Images of data visualizations:
== Segment start ==
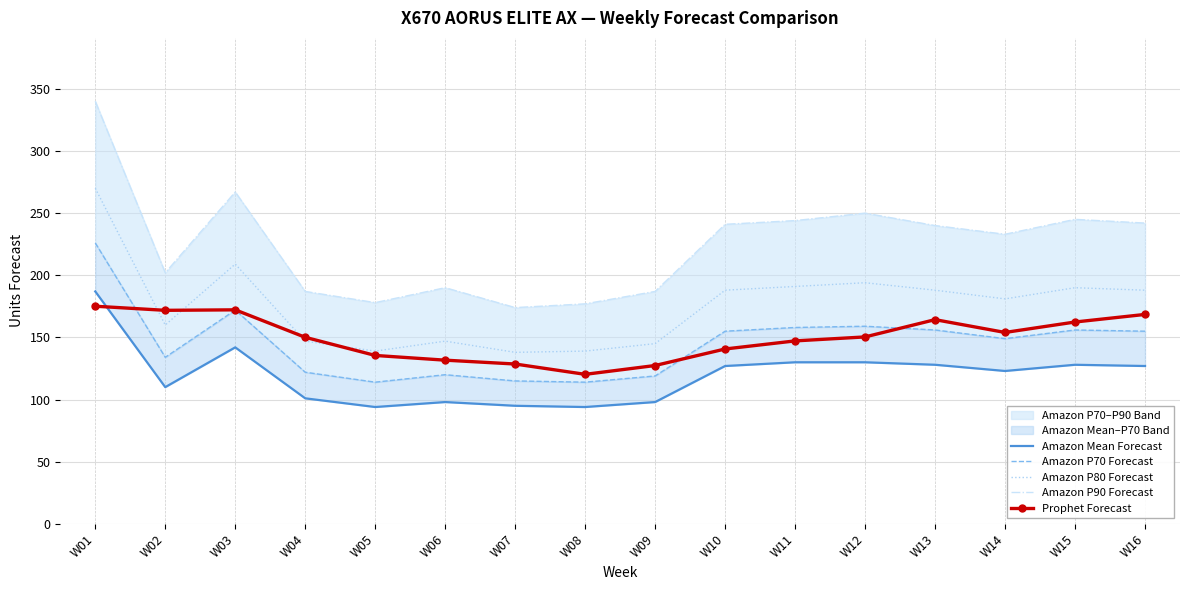

How many values in the Amazon P80 Forecast series are below 188?

8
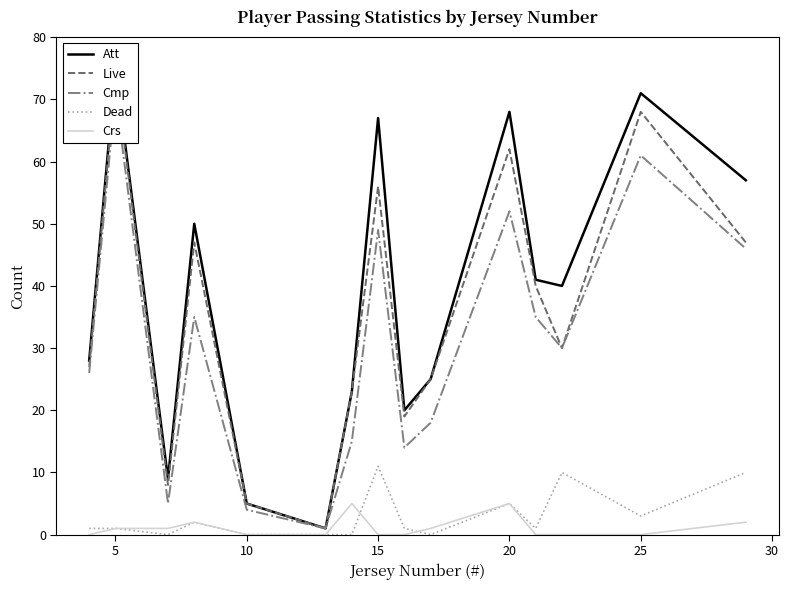

What is the highest value of the Dead series?

11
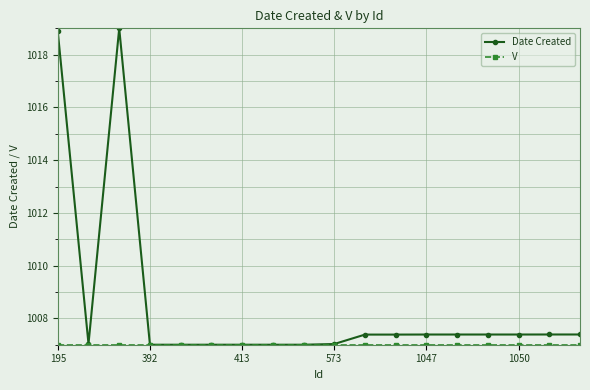

Which series has the widest spread of values?

Date Created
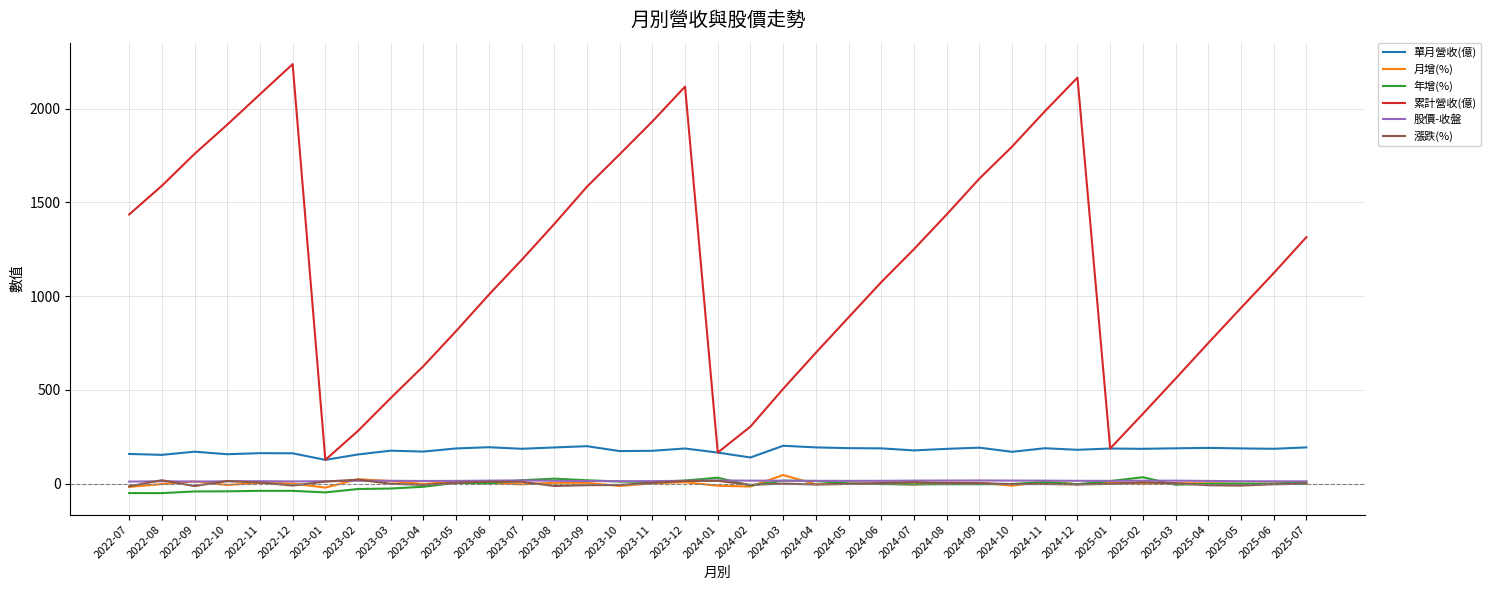

How many categories are shown in the chart?

37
== Segment end ==
- **Task directions**
Could you reproduce all of the material above verbatim, with the pictures left out?

- **Answer section**
How many values in the Amazon P80 Forecast series are below 188?

8

What is the highest value of the Dead series?

11

Which series has the widest spread of values?

Date Created

How many categories are shown in the chart?

37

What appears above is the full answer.